§ The records

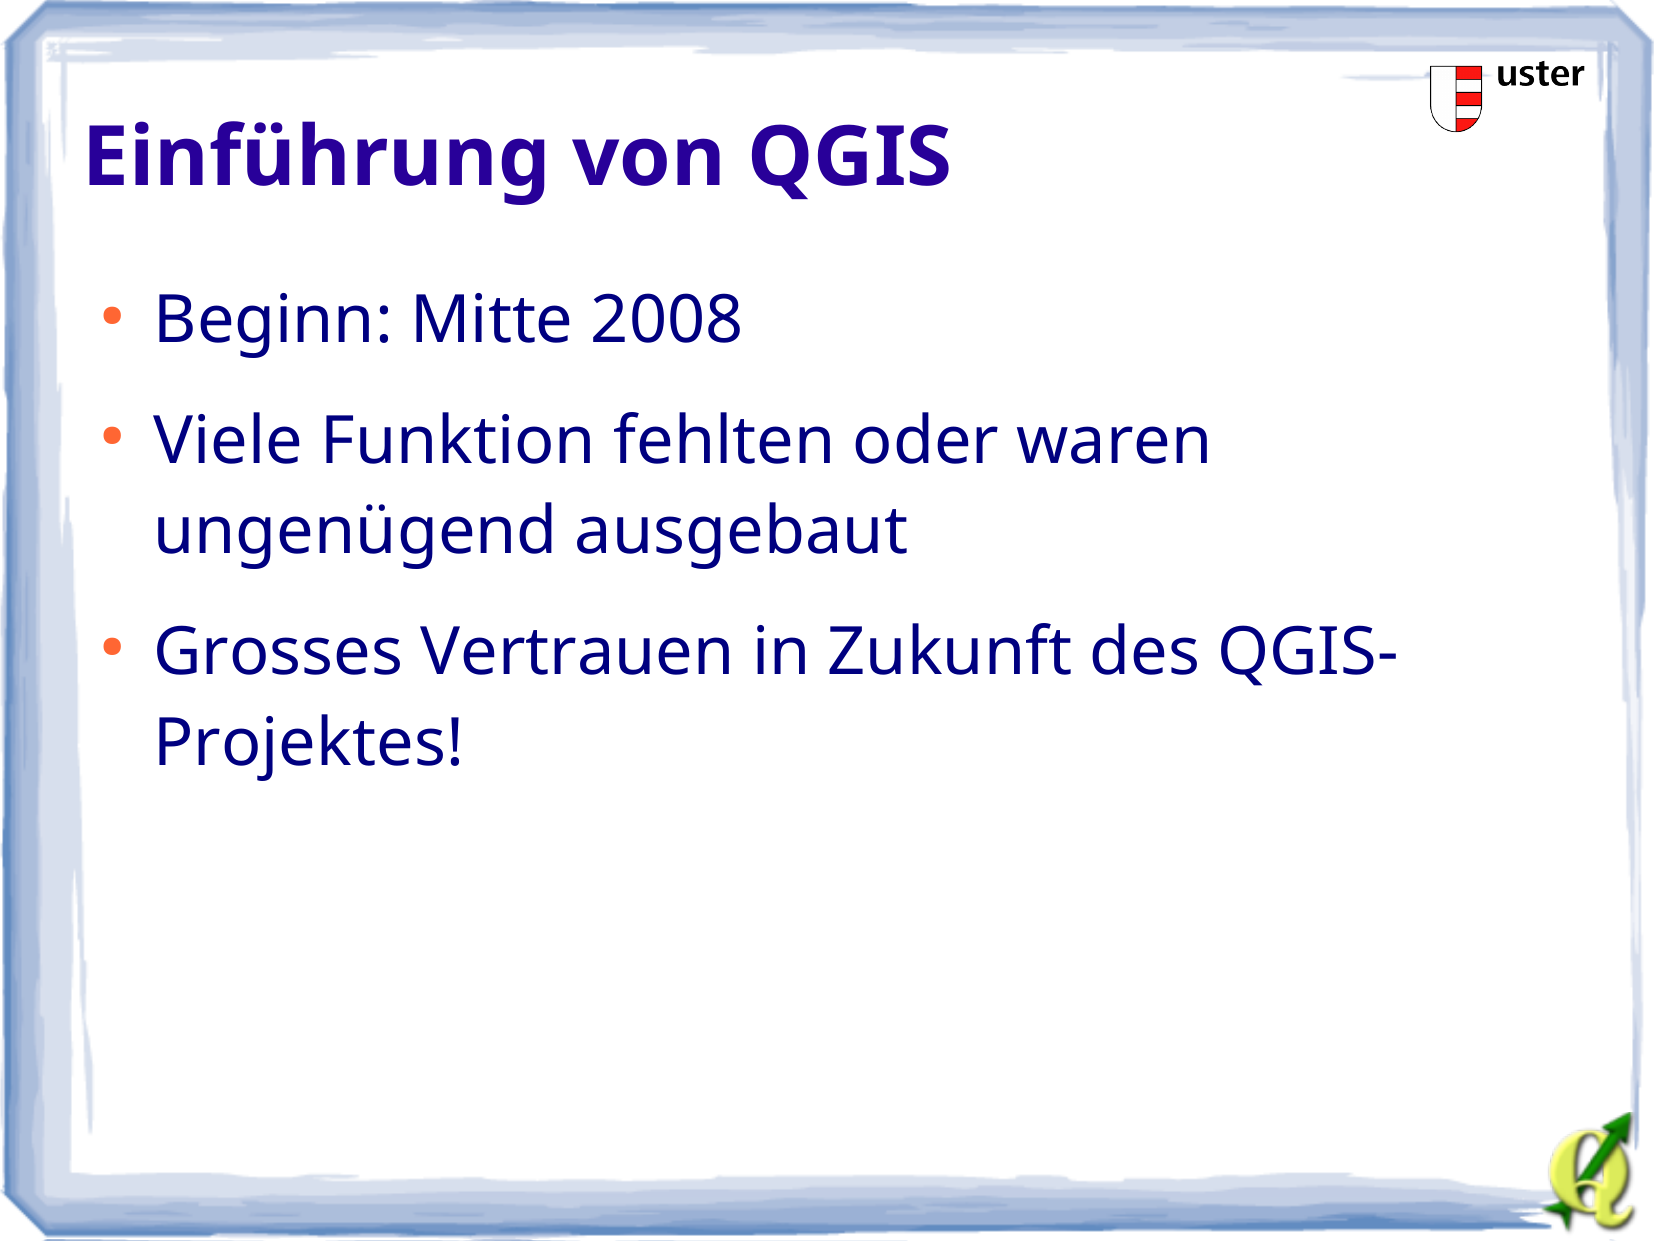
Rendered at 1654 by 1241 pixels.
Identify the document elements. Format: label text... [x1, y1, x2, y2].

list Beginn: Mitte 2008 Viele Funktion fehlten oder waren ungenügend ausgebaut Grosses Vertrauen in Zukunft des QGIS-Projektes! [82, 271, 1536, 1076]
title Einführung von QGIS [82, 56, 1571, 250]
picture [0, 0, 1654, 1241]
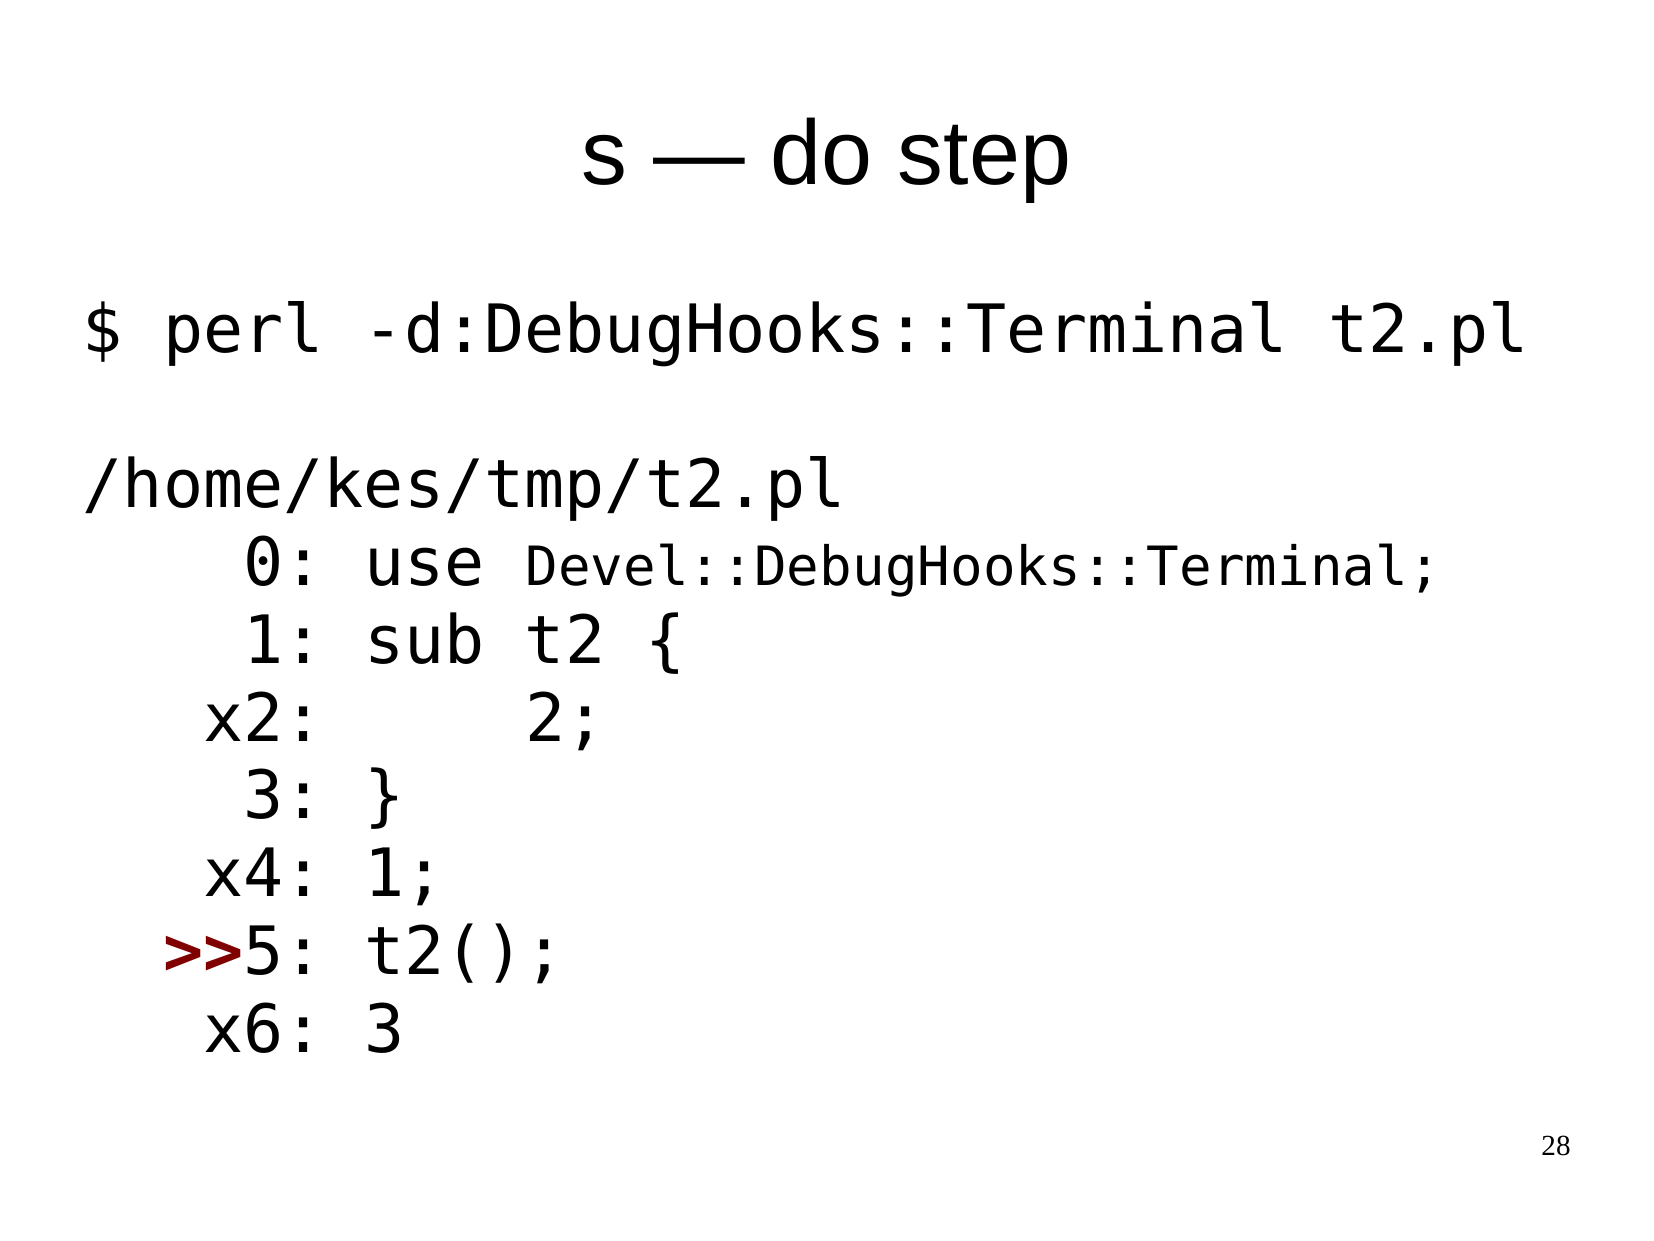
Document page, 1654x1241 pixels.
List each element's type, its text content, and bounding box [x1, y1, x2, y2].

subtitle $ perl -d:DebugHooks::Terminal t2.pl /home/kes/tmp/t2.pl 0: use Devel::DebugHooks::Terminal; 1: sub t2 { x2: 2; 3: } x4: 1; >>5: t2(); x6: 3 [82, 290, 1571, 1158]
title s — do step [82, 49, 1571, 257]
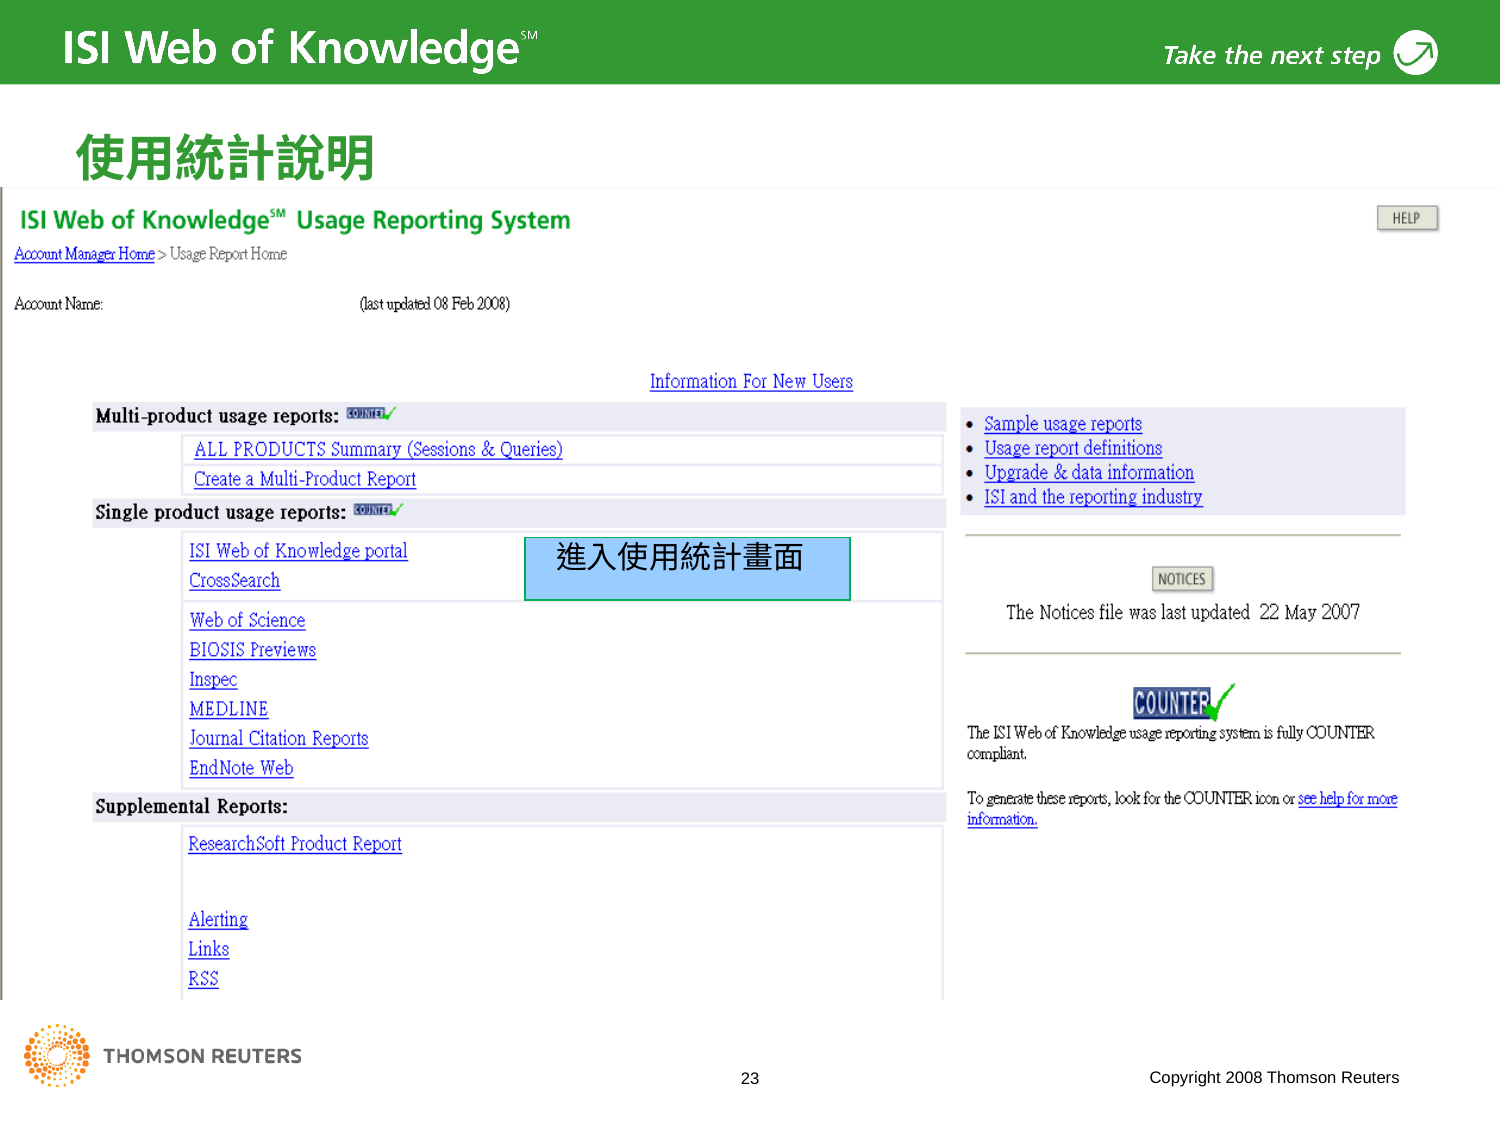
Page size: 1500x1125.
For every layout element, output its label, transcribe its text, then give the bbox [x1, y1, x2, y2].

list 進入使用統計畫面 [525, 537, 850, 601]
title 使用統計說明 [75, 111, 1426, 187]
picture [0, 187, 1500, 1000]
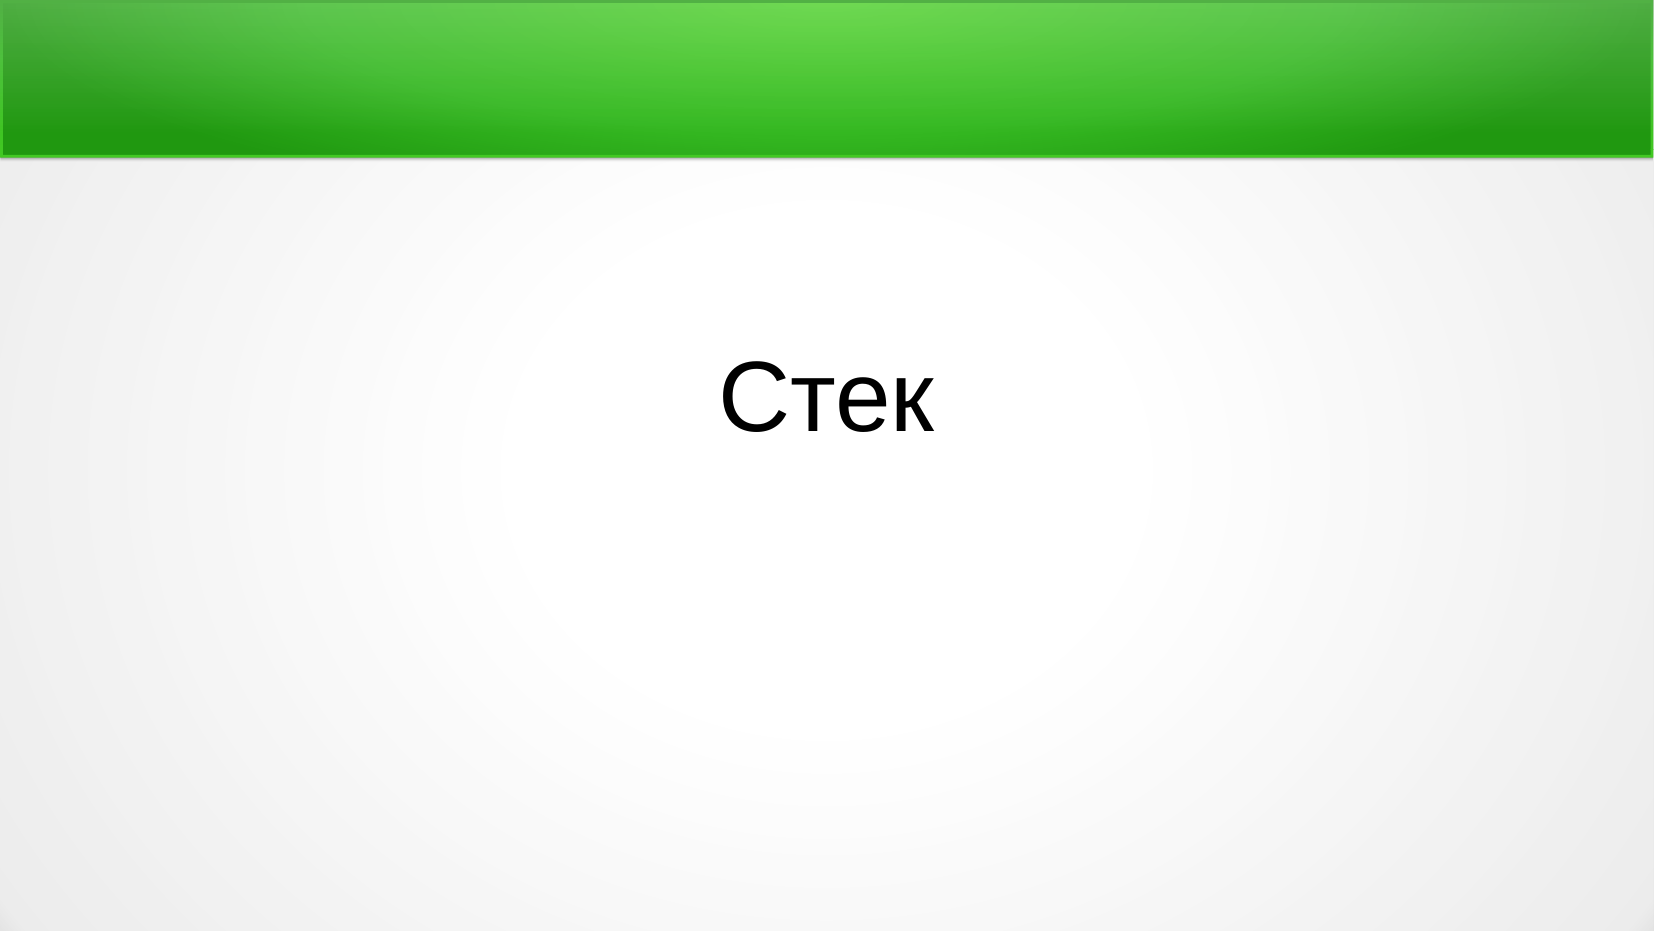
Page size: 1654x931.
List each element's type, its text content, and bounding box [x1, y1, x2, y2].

§ Prompt
Change every "Page size" in the lines above to "Canvas size" and leave the rest as it is. Omit the pictures.

§ Response
Rendered at 1654 by 1241 pixels.
Identify the document elements. Format: label text... [x1, y1, x2, y2].

list Beginn: Mitte 2008 Viele Funktion fehlten oder waren ungenügend ausgebaut Grosses Vertrauen in Zukunft des QGIS-Projektes! [82, 271, 1536, 1076]
title Einführung von QGIS [82, 56, 1571, 250]
picture [0, 0, 1654, 1241]
Document page, 1654x1241 pixels.
List each element's type, its text content, and bounding box [x1, y1, x2, y2].

subtitle $ perl -d:DebugHooks::Terminal t2.pl /home/kes/tmp/t2.pl 0: use Devel::DebugHooks::Terminal; 1: sub t2 { x2: 2; 3: } x4: 1; >>5: t2(); x6: 3 [82, 290, 1571, 1158]
title s — do step [82, 49, 1571, 257]
Canvas size: 1500x1125.
For every layout element, output its label, transcribe its text, then give the bbox [x1, y1, x2, y2].

list 進入使用統計畫面 [525, 537, 850, 601]
title 使用統計說明 [75, 111, 1426, 187]
picture [0, 187, 1500, 1000]
Canvas size: 1654x931.
List each element's type, its text content, and bounding box [x1, y1, x2, y2].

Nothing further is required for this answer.